* [How to complete this task]: Search the listing below for the line containing "2 Jordy Smith (AFR) 50.835". From there through the line containing "3 Griffin Colapinto (EUA) 48.965", transcribe every line exactly, both ends included.

# # # #

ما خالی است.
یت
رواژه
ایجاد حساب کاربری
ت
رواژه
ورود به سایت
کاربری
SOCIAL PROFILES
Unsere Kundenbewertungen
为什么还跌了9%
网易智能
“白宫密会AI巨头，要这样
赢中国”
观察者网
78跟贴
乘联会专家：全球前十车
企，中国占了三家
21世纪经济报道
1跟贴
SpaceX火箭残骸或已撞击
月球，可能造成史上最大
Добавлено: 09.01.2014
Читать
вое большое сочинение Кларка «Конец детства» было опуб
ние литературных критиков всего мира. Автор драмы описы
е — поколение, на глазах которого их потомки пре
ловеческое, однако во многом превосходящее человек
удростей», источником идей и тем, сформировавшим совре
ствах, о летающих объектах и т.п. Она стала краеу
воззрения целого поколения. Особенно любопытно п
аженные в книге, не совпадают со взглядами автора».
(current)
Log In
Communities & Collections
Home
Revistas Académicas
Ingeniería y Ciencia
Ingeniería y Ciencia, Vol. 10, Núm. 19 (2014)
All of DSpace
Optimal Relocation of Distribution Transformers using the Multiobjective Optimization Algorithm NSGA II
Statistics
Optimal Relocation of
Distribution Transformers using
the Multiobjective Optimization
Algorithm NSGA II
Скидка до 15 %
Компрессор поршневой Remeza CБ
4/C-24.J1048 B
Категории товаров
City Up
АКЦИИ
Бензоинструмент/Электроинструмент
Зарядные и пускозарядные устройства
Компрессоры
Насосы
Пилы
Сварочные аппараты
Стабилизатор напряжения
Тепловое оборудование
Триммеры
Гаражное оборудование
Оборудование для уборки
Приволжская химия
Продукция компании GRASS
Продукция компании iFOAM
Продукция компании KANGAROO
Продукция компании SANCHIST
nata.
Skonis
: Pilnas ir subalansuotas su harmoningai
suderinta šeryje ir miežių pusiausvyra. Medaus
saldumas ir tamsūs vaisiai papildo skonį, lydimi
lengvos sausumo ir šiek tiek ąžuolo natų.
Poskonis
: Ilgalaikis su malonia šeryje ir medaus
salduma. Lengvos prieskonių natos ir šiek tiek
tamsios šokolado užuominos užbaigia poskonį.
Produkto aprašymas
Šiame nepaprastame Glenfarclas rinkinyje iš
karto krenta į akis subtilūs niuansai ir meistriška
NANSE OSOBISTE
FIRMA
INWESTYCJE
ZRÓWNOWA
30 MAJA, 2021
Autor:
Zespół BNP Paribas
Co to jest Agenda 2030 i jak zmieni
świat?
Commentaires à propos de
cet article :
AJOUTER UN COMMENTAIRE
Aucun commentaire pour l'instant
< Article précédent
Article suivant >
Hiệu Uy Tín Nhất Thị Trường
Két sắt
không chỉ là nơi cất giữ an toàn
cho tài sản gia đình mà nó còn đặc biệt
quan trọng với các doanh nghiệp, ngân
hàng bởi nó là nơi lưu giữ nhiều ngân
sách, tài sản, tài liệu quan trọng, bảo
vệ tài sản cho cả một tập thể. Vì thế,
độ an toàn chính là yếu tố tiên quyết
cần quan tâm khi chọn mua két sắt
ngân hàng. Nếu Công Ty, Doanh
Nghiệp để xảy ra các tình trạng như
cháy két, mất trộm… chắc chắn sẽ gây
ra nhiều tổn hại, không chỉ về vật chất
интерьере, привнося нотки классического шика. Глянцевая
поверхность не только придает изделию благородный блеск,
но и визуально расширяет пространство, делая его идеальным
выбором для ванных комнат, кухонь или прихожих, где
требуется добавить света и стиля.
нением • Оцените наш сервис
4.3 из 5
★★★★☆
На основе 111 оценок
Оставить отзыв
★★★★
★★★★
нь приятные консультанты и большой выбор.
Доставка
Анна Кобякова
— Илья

# # # #

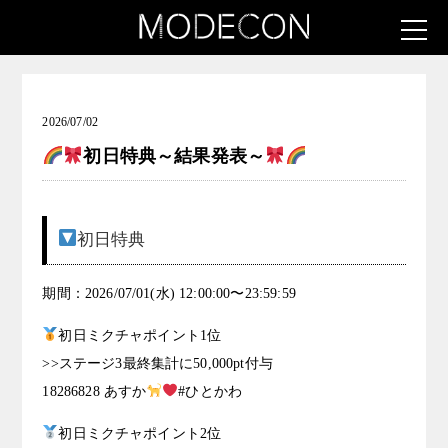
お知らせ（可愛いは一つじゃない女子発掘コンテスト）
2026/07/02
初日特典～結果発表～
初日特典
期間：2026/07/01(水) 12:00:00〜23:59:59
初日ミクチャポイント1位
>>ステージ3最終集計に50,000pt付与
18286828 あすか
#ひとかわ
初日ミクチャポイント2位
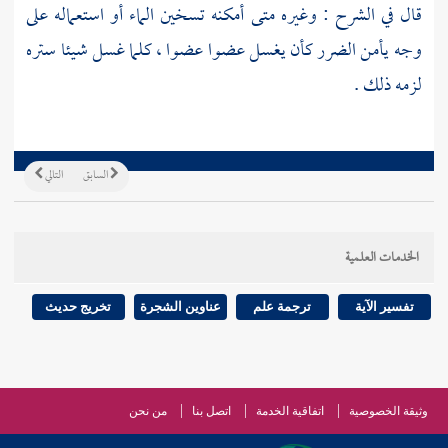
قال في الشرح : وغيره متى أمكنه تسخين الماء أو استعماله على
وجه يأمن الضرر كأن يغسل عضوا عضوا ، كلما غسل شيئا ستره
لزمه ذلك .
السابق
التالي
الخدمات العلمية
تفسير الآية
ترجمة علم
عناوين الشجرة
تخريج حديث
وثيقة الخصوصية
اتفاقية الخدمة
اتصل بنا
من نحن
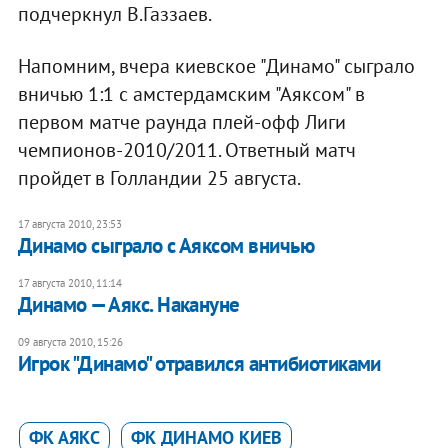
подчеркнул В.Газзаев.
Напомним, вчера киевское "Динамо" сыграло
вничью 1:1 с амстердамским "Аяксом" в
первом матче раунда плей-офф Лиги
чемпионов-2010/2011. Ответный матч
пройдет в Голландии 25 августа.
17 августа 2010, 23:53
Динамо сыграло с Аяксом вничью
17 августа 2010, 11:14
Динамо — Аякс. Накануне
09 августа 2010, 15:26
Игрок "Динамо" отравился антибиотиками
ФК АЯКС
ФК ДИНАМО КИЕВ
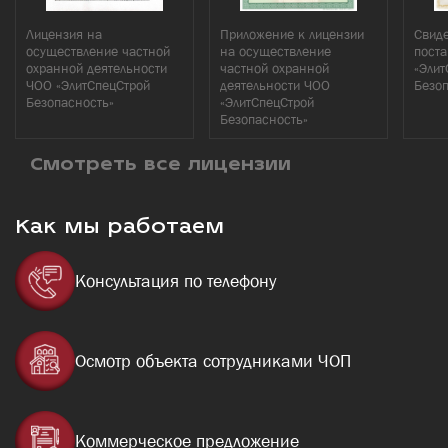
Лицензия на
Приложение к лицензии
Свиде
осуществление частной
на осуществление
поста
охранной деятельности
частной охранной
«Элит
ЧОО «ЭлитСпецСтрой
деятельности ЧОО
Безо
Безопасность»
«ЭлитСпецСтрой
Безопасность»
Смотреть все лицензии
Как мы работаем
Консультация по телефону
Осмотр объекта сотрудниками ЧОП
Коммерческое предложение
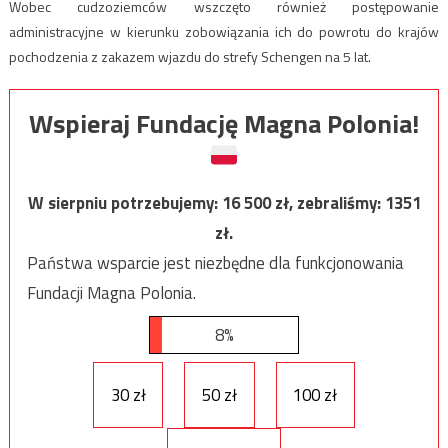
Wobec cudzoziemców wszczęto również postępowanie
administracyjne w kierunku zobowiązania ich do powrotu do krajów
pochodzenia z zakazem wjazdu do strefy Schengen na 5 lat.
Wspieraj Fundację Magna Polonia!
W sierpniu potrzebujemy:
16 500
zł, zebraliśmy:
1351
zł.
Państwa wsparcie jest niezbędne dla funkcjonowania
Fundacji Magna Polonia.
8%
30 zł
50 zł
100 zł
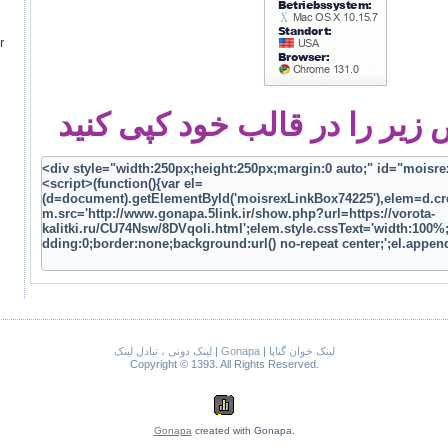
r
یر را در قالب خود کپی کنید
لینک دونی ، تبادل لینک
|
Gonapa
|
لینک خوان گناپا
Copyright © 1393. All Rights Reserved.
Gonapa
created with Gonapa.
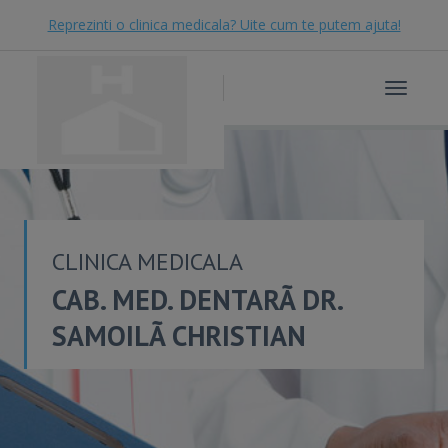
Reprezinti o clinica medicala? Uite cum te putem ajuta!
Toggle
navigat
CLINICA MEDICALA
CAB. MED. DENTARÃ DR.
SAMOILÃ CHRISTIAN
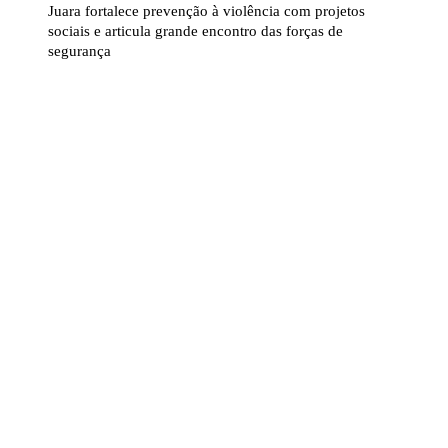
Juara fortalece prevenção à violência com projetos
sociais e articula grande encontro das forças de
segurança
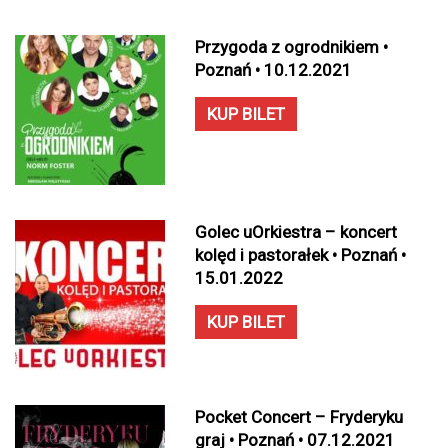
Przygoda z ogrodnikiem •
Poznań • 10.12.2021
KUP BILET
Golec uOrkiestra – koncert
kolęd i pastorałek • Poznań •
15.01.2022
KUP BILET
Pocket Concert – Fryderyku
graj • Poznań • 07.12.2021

# # # #

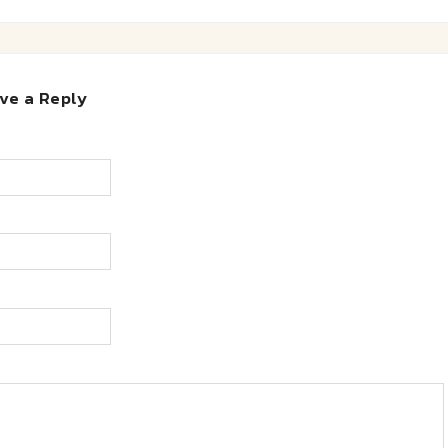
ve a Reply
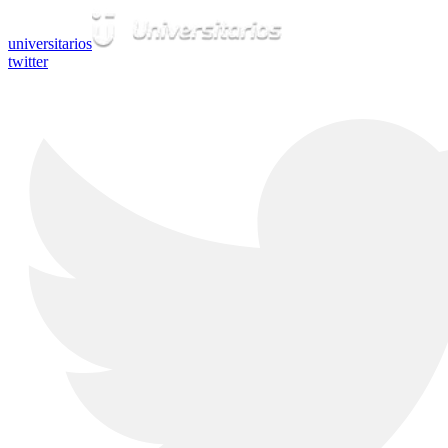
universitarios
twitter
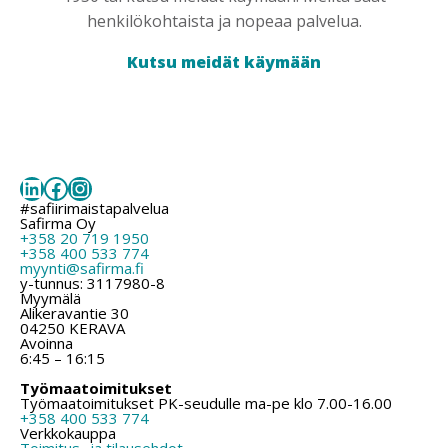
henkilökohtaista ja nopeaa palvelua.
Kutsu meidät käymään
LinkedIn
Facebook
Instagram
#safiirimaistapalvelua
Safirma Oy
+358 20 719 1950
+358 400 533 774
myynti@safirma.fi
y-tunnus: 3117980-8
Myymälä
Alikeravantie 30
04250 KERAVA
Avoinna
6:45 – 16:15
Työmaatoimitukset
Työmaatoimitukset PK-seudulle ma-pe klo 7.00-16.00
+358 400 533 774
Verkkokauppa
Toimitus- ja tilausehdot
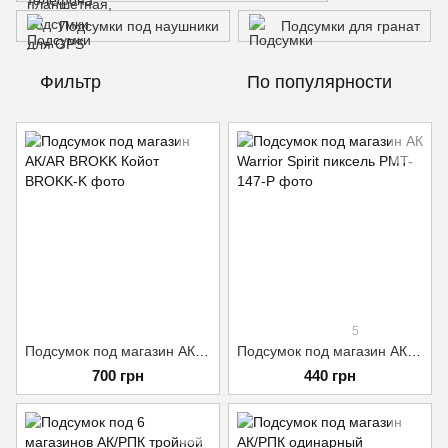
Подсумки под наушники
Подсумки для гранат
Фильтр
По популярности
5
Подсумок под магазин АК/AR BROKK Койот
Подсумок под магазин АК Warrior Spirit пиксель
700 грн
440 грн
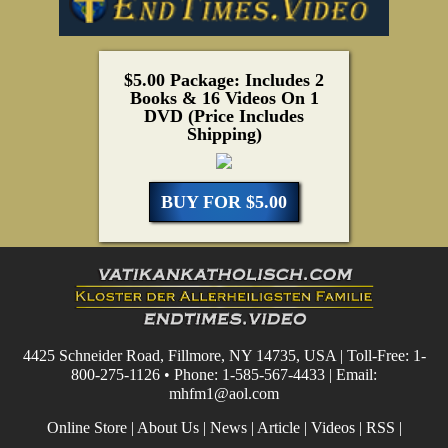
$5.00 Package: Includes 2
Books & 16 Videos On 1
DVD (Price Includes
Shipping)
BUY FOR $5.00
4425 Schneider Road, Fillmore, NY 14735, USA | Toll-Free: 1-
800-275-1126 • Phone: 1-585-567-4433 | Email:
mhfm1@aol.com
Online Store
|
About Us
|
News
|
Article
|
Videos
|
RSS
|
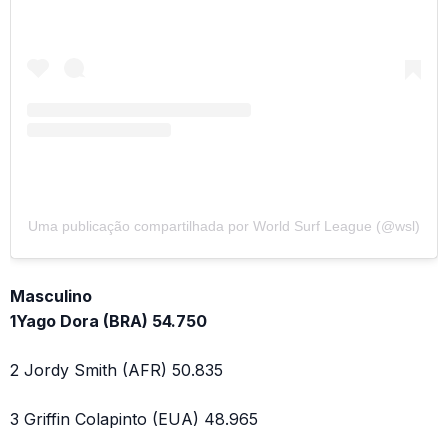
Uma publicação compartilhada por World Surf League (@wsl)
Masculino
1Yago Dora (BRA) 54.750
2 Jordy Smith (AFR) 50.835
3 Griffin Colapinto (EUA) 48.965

# # # #

* [Result]:
2 Jordy Smith (AFR) 50.835
3 Griffin Colapinto (EUA) 48.965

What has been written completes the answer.